Additional peptides, such as LKP, a tripeptide fragment of novokinine and AT2 receptor agonist (Bądzyńska et al. 2014), may play a role in AT2 receptor activity. Specificity of LKP for AT2 receptors, however, is not absolute, because the peptide may also bind to AT1 receptors if AT2 receptors are decreased (Bądzyńska et al. 2014).

The role of VIF and other peptides in the response of AT2 receptors during stress has not been explored, and it is likely that future analysis of AT2 receptor regulation by VIF and perhaps other chromogranin A-related peptides may help clarify the role of AT2 receptors when submitted to stressors and may reveal unexpected and interesting aspects of AT2 function in health and disease.

Participation of AT2 Receptors in Stressor-Related Disorders

It has long been established that the loss of homeostasis in response to major acute or chronic stressors is a major factor in the development of multiple illnesses across the medical spectrum.

This includes cardiovascular disorders, in particular events such as myocardial infarction, stroke, venous thromboembolism, psychiatric disorders including bipolar disorder and unipolar depression, diabetes and metabolic syndrome, and other disorders where the dysregulation of reproductive, growth, and immunity axes plays a significant role (Chrousos and Gold 1992; Ising and Holsboer 2006; Gradus et al. 2015).

Since the function of AT2 receptors plays a role in the response to stressors, it is reasonable to speculate that AT2 receptor activity may be involved in the initiation and development of many medical conditions when stressors play significant roles.

Based on preclinical studies in animal models and the effects of Compound 21, recent publications have proposed such a role (Alhusban et al. 2015; Sampson et al. 2016; Joseph et al. 2014; Gao et al. 2014; Castoldi et al. 2014; McCarthy et al. 2014; Chow et al. 2016; Iwanami et al. 2014; 2015).

Although Compound 21 has been shown to be neuroprotective in these studies, it does not selectively stimulate AT2 receptors (Verdonk et al. 2012).

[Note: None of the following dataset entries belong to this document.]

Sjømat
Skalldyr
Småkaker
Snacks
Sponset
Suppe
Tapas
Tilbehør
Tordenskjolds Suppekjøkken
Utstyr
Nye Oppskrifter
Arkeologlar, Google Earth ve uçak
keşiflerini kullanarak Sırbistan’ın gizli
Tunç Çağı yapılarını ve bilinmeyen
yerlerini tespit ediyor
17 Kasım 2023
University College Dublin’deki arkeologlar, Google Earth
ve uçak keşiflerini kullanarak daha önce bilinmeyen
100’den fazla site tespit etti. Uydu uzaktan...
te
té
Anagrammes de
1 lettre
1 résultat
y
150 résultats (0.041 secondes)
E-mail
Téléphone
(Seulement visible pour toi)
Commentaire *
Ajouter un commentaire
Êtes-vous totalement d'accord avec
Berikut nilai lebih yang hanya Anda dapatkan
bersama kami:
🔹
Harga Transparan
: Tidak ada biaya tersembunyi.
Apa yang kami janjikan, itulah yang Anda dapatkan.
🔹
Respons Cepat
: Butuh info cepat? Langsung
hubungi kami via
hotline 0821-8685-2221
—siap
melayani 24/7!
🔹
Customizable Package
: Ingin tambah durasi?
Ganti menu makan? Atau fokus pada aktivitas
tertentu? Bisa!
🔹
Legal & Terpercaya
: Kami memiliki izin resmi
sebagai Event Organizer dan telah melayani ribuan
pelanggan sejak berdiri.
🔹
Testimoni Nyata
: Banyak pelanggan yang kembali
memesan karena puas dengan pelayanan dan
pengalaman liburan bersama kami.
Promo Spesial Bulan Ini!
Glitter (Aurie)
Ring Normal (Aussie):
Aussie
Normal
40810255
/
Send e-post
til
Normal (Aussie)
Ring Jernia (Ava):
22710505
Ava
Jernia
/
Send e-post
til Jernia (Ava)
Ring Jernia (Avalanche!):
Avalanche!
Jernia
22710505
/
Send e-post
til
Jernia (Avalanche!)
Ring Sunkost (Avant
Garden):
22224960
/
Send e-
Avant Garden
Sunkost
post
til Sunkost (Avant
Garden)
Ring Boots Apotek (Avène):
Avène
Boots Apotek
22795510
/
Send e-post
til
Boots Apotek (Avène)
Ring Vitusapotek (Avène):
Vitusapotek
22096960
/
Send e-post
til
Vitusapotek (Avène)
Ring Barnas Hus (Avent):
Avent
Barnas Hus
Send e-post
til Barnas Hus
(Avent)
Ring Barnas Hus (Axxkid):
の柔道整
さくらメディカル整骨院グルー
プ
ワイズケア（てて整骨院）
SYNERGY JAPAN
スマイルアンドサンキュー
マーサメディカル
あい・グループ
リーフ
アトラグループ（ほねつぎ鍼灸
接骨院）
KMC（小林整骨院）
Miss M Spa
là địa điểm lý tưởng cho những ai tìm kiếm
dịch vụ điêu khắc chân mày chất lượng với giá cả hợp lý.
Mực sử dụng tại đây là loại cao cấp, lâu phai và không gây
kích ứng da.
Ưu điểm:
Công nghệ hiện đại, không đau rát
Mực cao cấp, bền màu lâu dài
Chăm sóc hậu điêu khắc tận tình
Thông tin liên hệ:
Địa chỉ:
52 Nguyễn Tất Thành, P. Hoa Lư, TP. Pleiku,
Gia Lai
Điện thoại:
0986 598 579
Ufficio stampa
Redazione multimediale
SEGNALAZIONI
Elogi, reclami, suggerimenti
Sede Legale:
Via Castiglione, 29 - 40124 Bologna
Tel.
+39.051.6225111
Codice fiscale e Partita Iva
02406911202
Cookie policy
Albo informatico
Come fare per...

Moreover, the influence of stress on the development of these conditions has not been determined. For this reason, it is not known whether Compound 21 effects are directly neuroprotective, effective because it reduces the associated stress, or both.

To date, there are no clinical studies in support of a role of AT2 receptors in stressor-related medical conditions through modulation of the stressor response.

Conclusions

The collected evidence presented here conclusively demonstrates that AT2 receptors participate in the reaction to stressors in close connection with AT1 receptor activity.

However, the canonical interpretation of Angiotensin II as the sole endogenous AT2 receptor agonist, the entire concept of the classical RAS, and the validity of the numerous published results obtained with not validated techniques must be revisited.

For these reasons, no definite conclusions may be drawn about the physiological importance of AT2 receptor activity, their precise role in the response to stressors, and the proposed translational value of their modulation.

The field of AT2 receptor role in response to stressors is in its infancy. It is hoped that in the future more complete studies using validated techniques will shed light on this subject of potential clinical relevance.

Author’s Contribution

JMS and IA have contributed equally to the selection of the review’s topic and the organization, writing, and final revision of the manuscript.

Compliance with Ethical Standards

Conflict of interest

The authors declare that they have no conflict of interest.